Caption:CATHEDRAL GORGE STATE PARK, NV - AUGUST 12: Perseid meteors streak across the sky on August 12, 2013 in Cathedral Gorge State Park, Nevada. The annual display, known as the Perseid shower because the meteors appear to radiate from the constellation Perseus in the northeastern sky, is a result of Earth's orbit passing through debris from the comet Swift-Tuttle. (Photo : Photo by Ethan Miller/Getty Images)
Planning to catch the first meteor shower of 2016?
There are a total of six predicted meteor shower events this year and the first batch of "falling stars" will make an appearance on January 4. The phenomenon is called the Quadrantid Meteor Shower.
Orlando Sentinel gave a brief account of how the name came to be:
The Quadrantids are named for an extinct constellation, Quadrans Muralis, according to NASA. Located between the constellations of Bootes and Draco, astronomers first spotted the Quadrantid meteor shower in 1825.
NASA's EarthSky furthered that the Quadrantids "are named for a constellation that no longer exists." While meteor showers in general are labelled after the constellations from which they radiate from, the Quadrantids used to be but are no longer so.
According to the same report, the name Quadrantids was created by French astronomer Jerome Lalande in 1795 and the constellation it was based from was located between the constellations of Bootes the Herdsman and Draco the Dragon.
Based on collated predictions on NASA's EarthSky, the peak of the meteor shower will be at 2 am for the central United States on January 4. "In other words, the radiant point for this shower be above the horizon for us in the U.S. If the prediction holds, northeastern North America and Greenland may hold the advantage."
However, as predictions go, the forecast is not 100% accurate. NASA advised to "try watching in the dark hours before dawn on January 4" for those in the northern latitude.
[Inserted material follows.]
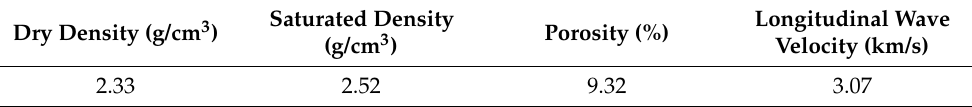
Figure 1. Test sample. Table 1. Summary of physical properties of sandstone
The same report also noted that the Quadrantids favor the Northern Hemisphere since its radiant point is really far north on the sky's dome.
The Quadrantids are unlike most meteor showers and NASA told skywatchers to hope that "the narrow peak of Quadrantid shower happens at or near the same hour that the radiant point resides highest in your sky." The peak time, according to the International Meteor Organization, is January 4 at 8:00 Universal Time.
For astronomy buffs, the Quadrantid shower's radiant point "makes an approximate right angle with the Big Dipper and the bright star Arcturus." In other words, if you trace the paths of the Quadrantid meteors backward, they will appear to radiate from the said location.
Unlike the more famous Perseid or Geminid showers which has peaks of more than 24 hours, the Quadrantids peak shower time be about two hours max with an average of 120 meteors per hour.
Orlando Sentinel has the following tips for sky-gazing: 1) find a place without light pollution; 2) give your eyes about 15 minutes to adjust to the darkness; and 3) look up.